Check each line below for "Role" and report how many have it, nothing else.

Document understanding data
►

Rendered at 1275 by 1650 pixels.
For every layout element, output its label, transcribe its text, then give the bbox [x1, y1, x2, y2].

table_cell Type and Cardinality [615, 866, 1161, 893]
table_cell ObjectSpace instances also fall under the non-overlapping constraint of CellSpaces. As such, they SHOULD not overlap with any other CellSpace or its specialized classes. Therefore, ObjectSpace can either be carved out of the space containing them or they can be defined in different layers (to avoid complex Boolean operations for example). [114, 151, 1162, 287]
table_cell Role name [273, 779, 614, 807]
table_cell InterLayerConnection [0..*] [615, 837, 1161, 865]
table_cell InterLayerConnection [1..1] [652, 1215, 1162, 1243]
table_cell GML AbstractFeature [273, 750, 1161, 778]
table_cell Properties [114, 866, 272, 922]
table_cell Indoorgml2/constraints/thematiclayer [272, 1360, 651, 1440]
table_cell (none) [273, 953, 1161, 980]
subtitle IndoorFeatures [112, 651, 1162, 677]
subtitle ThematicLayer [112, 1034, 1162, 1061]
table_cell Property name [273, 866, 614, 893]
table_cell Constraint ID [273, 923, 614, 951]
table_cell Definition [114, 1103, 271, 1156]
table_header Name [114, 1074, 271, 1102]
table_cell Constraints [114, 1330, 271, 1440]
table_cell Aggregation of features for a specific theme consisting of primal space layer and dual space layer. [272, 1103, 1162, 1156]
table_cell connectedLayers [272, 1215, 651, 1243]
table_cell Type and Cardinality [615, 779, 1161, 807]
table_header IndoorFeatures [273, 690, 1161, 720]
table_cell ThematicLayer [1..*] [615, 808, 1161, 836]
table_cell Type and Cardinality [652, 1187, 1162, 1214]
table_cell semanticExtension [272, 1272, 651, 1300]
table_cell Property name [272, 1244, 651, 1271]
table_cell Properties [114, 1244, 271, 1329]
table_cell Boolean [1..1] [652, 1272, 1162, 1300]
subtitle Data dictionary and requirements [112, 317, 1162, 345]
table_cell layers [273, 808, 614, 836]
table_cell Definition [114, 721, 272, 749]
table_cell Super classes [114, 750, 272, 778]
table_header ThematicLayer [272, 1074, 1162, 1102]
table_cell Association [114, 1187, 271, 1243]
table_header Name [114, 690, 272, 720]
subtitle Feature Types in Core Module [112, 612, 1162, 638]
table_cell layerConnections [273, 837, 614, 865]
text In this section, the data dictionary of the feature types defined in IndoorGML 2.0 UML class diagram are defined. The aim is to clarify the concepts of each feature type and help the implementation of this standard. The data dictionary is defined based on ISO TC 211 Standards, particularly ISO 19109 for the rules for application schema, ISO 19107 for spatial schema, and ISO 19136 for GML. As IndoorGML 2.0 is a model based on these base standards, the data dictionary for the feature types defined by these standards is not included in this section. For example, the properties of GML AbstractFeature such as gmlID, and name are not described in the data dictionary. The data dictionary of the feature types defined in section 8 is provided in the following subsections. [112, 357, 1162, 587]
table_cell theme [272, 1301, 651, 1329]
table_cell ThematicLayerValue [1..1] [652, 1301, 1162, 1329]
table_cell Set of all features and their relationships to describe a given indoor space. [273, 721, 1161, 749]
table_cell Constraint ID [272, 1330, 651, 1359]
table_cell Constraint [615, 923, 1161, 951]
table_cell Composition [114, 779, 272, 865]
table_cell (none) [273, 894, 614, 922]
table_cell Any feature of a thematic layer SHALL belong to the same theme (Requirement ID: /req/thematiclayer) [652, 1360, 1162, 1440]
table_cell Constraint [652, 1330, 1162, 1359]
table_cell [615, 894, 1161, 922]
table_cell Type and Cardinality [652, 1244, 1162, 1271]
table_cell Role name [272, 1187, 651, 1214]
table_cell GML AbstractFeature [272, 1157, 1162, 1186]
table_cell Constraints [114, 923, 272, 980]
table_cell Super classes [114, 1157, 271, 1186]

◄

■ OUTPUT FOR THIS TASK ■
2